Dalam kontek budaya, korupsi belum menjadi kata yang menggetarkan di dalam sukma masyarakat. Kata korupsi belum mengalirkan makna yang kuat dan jelas sehingga siapapun yang mendengarnya akan secara spontan memberikan reaksi-reaksi tertentu dengan cepat. Berbeda dengan misalnya kata maling, copet atau rampok. Untuk sebagian besar masyarakat kita, kata tersebut telah memiliki pengertian dan makna yang jelas dalam alam pikir dan kehidupan sehari-hari. Bila suatu saat ada orang berteriak keras menyebut kata tersebut disuatu tempat, maka percayalah secara spontan masyarakat yang mendengarnya akan memberikan reaksi cepat dan spontan.

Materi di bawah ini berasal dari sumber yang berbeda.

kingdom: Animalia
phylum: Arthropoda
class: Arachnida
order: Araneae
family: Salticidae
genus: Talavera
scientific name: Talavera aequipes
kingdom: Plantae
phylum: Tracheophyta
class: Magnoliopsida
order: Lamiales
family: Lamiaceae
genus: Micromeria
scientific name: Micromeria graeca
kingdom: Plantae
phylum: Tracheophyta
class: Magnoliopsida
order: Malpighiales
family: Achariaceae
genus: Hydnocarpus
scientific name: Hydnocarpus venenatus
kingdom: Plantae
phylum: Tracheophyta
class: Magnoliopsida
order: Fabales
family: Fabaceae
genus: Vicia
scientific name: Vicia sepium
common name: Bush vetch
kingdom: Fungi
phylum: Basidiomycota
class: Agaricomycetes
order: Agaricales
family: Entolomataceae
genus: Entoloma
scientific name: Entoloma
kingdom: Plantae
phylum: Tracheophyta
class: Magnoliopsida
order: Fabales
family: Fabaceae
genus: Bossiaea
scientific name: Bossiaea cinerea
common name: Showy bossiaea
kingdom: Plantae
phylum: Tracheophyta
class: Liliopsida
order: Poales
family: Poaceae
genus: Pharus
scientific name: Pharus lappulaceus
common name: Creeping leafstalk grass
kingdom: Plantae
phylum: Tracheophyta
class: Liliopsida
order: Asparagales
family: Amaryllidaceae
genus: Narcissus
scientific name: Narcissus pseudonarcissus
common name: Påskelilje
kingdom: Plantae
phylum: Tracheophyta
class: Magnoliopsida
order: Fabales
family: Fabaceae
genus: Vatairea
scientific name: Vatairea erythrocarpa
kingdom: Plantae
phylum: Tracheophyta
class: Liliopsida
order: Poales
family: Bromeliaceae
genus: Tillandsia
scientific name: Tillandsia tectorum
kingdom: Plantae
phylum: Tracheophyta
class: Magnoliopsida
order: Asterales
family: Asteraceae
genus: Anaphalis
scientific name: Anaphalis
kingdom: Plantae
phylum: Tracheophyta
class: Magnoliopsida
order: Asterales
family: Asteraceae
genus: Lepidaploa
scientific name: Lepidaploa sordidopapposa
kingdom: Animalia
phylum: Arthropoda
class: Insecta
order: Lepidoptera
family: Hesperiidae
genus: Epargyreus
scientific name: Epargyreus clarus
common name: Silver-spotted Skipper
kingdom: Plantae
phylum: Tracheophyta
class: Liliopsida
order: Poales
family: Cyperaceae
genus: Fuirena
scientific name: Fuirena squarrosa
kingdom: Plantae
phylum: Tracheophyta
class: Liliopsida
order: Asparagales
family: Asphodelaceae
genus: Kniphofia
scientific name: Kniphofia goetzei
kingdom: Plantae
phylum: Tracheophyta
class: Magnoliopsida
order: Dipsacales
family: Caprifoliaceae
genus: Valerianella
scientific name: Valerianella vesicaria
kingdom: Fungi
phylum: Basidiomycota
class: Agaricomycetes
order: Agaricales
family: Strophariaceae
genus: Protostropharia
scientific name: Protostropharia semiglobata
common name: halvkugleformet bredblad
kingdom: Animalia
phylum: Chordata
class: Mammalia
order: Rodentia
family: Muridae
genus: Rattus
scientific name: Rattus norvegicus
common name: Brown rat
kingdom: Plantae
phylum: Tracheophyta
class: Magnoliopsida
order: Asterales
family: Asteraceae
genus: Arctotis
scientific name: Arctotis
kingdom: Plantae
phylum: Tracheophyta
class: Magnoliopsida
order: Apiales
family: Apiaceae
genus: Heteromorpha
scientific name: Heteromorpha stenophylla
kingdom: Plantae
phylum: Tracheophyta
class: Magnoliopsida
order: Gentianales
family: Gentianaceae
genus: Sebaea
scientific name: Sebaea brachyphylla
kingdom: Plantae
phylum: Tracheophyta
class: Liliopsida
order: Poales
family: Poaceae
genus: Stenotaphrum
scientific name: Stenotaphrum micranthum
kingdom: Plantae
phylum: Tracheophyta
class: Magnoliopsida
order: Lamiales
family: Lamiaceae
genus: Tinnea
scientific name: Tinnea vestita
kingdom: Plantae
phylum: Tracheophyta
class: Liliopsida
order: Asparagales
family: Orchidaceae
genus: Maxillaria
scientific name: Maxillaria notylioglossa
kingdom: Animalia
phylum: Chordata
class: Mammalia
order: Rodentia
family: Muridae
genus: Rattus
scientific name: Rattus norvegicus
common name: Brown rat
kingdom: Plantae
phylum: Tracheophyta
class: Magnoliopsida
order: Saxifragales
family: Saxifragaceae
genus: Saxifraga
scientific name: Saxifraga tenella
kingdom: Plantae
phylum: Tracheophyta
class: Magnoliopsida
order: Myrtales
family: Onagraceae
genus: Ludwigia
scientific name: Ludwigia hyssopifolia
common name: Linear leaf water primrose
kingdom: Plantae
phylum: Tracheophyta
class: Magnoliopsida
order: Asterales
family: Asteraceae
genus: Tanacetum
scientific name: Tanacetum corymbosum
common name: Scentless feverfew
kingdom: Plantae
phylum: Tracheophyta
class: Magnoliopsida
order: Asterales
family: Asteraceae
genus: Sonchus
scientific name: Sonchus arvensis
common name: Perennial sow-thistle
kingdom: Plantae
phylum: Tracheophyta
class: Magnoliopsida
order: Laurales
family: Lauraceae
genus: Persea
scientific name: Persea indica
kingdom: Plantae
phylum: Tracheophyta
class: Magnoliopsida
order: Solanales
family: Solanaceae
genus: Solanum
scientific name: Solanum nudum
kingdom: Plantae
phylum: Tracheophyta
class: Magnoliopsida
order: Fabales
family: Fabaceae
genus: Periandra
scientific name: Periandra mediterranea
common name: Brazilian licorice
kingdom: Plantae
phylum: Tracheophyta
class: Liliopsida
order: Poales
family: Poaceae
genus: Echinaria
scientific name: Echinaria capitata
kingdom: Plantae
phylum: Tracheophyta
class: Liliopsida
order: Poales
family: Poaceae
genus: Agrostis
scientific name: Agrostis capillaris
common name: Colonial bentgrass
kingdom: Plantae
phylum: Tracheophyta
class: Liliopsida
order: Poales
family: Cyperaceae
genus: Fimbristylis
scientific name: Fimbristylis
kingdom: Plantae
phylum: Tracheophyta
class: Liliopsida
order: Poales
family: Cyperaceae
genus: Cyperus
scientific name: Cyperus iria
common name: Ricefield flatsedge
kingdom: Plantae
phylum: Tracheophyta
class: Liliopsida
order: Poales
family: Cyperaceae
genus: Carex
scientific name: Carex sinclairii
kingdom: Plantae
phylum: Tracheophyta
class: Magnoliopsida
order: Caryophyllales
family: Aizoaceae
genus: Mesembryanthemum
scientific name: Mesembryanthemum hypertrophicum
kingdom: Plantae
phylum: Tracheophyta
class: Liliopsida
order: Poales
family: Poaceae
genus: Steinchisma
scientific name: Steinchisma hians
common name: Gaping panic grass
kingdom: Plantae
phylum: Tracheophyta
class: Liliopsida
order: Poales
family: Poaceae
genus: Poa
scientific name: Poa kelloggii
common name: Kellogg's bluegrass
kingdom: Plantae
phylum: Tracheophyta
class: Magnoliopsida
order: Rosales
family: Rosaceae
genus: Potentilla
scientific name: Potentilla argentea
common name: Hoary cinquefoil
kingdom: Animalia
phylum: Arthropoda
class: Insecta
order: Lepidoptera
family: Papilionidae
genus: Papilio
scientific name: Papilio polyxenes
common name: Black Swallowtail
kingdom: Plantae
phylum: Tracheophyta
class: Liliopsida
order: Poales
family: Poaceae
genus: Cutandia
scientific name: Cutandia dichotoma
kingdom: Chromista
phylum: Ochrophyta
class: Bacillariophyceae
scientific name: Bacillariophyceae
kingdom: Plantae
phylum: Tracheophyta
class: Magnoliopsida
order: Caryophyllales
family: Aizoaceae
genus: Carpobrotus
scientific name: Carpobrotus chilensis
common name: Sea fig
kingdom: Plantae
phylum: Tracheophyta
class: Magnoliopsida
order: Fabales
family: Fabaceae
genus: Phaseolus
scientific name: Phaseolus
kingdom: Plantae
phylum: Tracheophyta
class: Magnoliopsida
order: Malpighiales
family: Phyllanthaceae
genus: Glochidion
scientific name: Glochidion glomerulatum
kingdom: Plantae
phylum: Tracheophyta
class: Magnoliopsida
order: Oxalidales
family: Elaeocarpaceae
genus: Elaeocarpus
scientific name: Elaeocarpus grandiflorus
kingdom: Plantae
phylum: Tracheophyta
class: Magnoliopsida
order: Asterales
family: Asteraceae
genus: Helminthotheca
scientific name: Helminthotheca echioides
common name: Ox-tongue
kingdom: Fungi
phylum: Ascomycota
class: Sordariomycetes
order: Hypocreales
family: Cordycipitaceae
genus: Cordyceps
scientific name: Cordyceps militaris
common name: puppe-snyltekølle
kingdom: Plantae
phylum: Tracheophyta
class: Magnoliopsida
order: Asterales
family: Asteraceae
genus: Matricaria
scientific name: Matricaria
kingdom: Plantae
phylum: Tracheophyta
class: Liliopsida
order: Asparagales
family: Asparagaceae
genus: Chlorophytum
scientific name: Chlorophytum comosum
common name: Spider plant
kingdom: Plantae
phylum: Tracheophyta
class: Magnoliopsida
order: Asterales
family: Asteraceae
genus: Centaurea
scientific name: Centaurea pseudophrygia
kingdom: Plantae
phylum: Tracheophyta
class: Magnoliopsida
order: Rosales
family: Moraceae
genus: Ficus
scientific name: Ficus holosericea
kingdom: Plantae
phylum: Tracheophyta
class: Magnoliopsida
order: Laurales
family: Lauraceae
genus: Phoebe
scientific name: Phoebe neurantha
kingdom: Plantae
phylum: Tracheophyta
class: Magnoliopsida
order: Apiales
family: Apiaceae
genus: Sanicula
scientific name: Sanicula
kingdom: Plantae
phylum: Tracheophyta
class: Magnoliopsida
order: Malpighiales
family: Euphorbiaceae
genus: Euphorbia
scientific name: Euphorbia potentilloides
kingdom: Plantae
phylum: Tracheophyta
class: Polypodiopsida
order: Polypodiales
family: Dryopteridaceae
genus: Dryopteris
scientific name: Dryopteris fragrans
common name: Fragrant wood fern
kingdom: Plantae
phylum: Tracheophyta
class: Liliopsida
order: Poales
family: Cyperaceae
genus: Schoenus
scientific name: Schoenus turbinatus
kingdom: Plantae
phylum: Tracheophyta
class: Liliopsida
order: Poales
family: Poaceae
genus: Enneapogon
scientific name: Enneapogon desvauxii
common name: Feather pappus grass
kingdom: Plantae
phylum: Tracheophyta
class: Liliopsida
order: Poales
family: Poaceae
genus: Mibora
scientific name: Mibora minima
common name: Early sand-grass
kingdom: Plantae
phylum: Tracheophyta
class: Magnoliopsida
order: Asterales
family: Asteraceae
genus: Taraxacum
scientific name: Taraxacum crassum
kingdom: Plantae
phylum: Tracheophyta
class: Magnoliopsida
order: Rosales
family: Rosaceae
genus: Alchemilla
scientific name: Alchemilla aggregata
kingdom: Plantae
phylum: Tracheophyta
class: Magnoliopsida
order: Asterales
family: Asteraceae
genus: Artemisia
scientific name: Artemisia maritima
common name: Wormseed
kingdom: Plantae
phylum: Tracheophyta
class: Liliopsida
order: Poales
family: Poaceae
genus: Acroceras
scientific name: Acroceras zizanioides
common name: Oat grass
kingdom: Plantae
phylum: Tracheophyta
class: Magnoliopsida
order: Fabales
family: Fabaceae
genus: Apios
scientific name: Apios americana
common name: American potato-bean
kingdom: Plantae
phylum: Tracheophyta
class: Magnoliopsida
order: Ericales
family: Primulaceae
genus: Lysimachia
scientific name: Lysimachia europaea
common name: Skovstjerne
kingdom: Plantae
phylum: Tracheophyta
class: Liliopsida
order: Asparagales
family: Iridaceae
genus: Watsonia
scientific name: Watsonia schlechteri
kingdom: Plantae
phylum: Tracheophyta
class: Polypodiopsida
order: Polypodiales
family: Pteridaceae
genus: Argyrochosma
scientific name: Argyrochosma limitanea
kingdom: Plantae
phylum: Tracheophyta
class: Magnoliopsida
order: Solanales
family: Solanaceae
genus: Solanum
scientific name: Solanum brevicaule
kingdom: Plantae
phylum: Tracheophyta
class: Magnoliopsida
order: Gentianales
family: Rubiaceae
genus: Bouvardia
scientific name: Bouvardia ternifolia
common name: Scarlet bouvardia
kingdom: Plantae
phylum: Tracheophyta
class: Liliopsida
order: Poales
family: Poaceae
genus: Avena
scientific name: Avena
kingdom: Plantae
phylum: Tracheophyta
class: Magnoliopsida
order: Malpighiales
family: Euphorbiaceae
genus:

Dalam kontek kebudayaan, dinamika masyarakat digerakkan oleh sistem tradisi yang pengertiannya menurut Soedjatmoko (1984) adalah suatu sistem nilai, sistem makna dan sistem tingkah laku yang kurang lebih lengkap dan mampu berdiri sendiri, tanpa perlu dilengkapi dengan sistem dari luar. Dalam kontek ini jelas dapat dirasakan bahwa korupsi, kolusi dan nepotisme (KKN) adalah terma-terma modern yang keberadaannya masih merupakan unsur luar dari tradisi yang berkembang di tengah masyarakat. KKN, dalam kebanyakan masyarakat kita belum mengalirkan makna-makna yang jelas dengan sendirinya. Itulah mengapa usaha pemberantasan korupsi belum menggerakan masyarakat luas untuk melakukan perlawanan secara memadai.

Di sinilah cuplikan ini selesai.